To the State of Israel and all its inhabitants,
“One who is in the darkness can see what’s in the light, and one who is in the light cannot see what's in the darkness. And the Holy one can see both, inside the darkness and the light, as it is written: God knew darkness…”. (Midrash Tanchuma for the book of Exodus 27, 8)
Until not long ago, I lived in a public housing apartment block in Sderot. Most of my neighbors were Russian-speaking and Moroccan-speaking elderly people. One day, due to the poor infrastructure, the gas company decided to stop supplying gas, without prior notice, and not change all gas balloons, due to safety issues. There was no prior conversation or assistance to the elderly and the hard-working people to get organized or to help them understand the issues or how to solve them.
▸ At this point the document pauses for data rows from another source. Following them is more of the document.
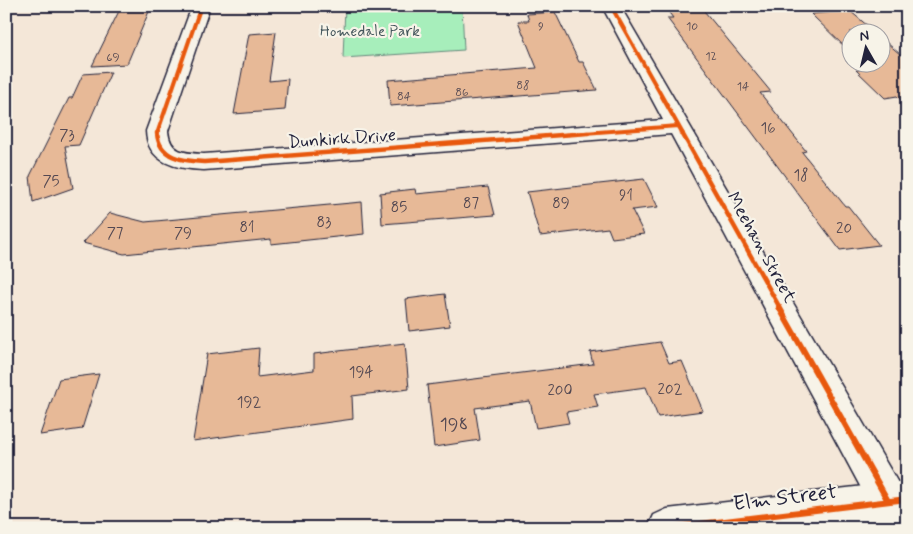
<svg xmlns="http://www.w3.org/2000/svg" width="913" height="534" viewBox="0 0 913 534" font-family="Mynerve,sans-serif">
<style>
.green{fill:#a7eebb;stroke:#64887b}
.building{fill:#e7b997;stroke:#22223b}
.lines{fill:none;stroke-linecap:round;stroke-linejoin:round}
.lane-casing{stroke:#22223b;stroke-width:3}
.street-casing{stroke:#22223b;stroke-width:3}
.secondary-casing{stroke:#22223b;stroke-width:3}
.lane{fill:#f7f3e8;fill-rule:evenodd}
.street{fill:#f7f3e8;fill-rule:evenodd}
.secondary{fill:#f7f3e8;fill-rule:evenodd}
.cycleway-far2-casing{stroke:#f7f3e8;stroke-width:6}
.cycleway-far1-casing{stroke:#f7f3e8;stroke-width:8}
.cycleway-casing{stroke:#f7f3e8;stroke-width:9}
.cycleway-far2{stroke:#e8590c;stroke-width:4}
.cycleway-far1{stroke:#e8590c;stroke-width:4.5}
.cycleway{stroke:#e8590c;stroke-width:6}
.labels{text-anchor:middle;stroke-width:4.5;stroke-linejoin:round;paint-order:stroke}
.far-number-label{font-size:12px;fill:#534852}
.far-park-label{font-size:15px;fill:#43555b;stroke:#f7f3e8}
.number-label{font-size:15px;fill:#534852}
.street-label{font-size:18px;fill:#22223b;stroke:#f7f3e8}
.near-number-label{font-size:18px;fill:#534852}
.near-street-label{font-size:21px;fill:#22223b;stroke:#f7f3e8}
</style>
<rect width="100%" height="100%" fill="#f4e7d8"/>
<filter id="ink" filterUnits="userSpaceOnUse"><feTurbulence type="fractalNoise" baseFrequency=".02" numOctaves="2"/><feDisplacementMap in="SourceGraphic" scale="10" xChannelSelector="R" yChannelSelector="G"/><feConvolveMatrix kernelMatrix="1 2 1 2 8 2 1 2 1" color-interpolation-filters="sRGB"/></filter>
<g filter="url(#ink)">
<!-- green -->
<path class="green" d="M345 6H462L464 50 343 58Z"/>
<!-- building -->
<path class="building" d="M664 6H700L771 92 760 93 806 151 802 152 845 206H848L879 245 840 250 667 18H673Z
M150 9 127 64 92 66 119 11Z
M850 11 875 32H850V52L811 14Z
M555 12 579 62H583L597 90 390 106 388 80 537 68 518 21H529L527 14Z
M276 32 269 81 288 79 285 110 234 114 249 34Z
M880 37 907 60V106L897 96 885 98 856 70 868 69 861 62H880Z
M111 72 79 145 65 146 73 188 33 202 30 176 69 98H72L83 74Z
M644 179 658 207 632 210 644 234 612 238 608 228 540 236 527 192Z
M488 187 495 215 382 224 380 193 415 189 416 194Z
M362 202 364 234 271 244V239L124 254 83 243 110 213 145 222Z
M445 294 450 326 409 331 406 299Z
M660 342 669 363 682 361 703 411 658 417 646 387 594 394 598 407 566 412 569 423 536 428 530 401 475 408 480 440 434 447 427 385 593 364 590 352Z
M405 343 409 389 352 396 353 419 193 441 207 354 259 348 257 377 314 370V354Z
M99 374 82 429 40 435 59 379Z"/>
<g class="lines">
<defs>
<path id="lane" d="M888 489C905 496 907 511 907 528H889L876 501 879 492Z"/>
<path id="street" d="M192 6H210L168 131C170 153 185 153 204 154L663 120 602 6H620L901 488 906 501 901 514 888 519 875 514 671 134 204 170C177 169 147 163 146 131Z
M894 6H907V14L901 13Z"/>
<path id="secondary" d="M907 481V517L822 528H648L654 515 667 509Z"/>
</defs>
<!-- lane casing -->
<use href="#lane" class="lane-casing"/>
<!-- street casing -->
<use href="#street" class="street-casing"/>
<!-- secondary casing -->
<use href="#secondary" class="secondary-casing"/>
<!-- lane -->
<use href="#lane" class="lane"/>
<!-- street -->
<use href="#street" class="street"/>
<!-- secondary -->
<use href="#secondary" class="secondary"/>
<defs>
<path id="cycleway-far2" d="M611 6 683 134
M157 134 201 6
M571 134 678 126"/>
<path id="cycleway-far1" d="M157 133C159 158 183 161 204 162L588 133
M682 133 780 308"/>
<path id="cycleway" d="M779 307 888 501
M667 528 907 499"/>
</defs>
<!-- cycleway-far2 casing -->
<use href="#cycleway-far2" class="cycleway-far2-casing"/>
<!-- cycleway-far1 casing -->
<use href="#cycleway-far1" class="cycleway-far1-casing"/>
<!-- cycleway casing -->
<use href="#cycleway" class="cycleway-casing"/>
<!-- cycleway-far2 -->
<use href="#cycleway-far2" class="cycleway-far2"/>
<!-- cycleway-far1 -->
<use href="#cycleway-far1" class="cycleway-far1"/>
<!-- cycleway -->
<use href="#cycleway" class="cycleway"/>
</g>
</g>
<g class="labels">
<!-- far-number labels -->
<g class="far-number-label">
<text x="541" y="30">9</text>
<text x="692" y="30">10</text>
<text x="711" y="60">12</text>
<text x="113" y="61">69</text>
<text x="523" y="89">88</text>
<text x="743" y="90">14</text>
<text x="462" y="96">86</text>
<text x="404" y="100">84</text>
</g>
<!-- far-park labels -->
<g class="far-park-label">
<text x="370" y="36">Homedale Park</text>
</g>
<!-- number labels -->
<g class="number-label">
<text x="768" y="133">16</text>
<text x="67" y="140">73</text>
<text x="801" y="180">18</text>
<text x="51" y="186">75</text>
<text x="626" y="200">91</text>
<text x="471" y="208">87</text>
<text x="561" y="208">89</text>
<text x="399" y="212">85</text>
<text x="324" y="227">83</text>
<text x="247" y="232">81</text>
<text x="844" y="233">20</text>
<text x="115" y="238">77</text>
<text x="183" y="238">79</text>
<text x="361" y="377">194</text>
<text x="670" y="394">202</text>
<text x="560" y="395">200</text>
<text x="249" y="407">192</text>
</g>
<!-- street labels -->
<g class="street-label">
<text transform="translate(342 138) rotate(-4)" y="6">Dunkirk Drive</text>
<text transform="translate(762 247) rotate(61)" y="6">Meehan Street</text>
</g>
<!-- near-number labels -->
<g class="near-number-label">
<text x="454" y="430">198</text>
</g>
<!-- near-street labels -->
<g class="near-street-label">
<text transform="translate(785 497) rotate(-7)" y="7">Elm Street</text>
</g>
</g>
<!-- margin -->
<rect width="913" height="534" fill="none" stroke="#f7f3e8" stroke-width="25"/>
<rect x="12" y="12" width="888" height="509" fill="none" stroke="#22223b" stroke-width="2" filter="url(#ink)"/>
<!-- north arrow -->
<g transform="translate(866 48) rotate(352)"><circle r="24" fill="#f7f3e8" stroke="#a29fa3"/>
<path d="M0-4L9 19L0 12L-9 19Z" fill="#22223b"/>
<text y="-8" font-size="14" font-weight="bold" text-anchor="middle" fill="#22223b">N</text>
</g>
</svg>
I was fortunate to be at the right place at the right time, following the saying of Hillel the Elder, “In a place where there are no people, try to be a man”. After multiple attempts turning to the municipality and the media for help, the infrastructure issues were fixed and the gas balloons continued to be replaced.
This little experience revealed to me, once again, the gigantic difficulty to see those who are in the dark.
Social-economic lightness and darkness are forever relative. A person can live in a poor apartment compound and be dazzled by light, compared to his neighbors. Therefore, in order to see what’s in the dark, you need to put in a lot of effort. Before we ask for peace at the end of every standing prayer, we pace three steps back. In order to step out of the light and to succeed and see what’s in the dark, we must be “under the influence” of some of the divine values.
For Israel’s Independence day, a country that I love, worry about, and demand of it to be better, I wish we will be able to see those and that which are in the darkness, such as: children of the periphery that receive fewer opportunities that children who come from a financial and geographical middle class, families who live in poverty and don’t have food security, Bedouin residents who live in unrecognized villages, those who are not well connected, persecuted members of the LGBTQ community, women, Arabs and all others who are discriminated against.
Every child needs a village to see him. Every person needs someone who will help them to be at the light and see the darkness, all at the same time. I hope we will succeed.
Avi Dabush grew up in Ashkelon in an Orthodox religious household. He is one of the founders of “The Negev Council” and the Movement of the Periphery. Avi also serves as the CEO of Rabbis for Human Rights. He is studying to be a Rabbi at the Beit Midrash for Israeli Rabbis at the Shalom Hartman Institute and Oranim College. He lives on the outskirts of the Gaza Strip. Avi is the father of two boys.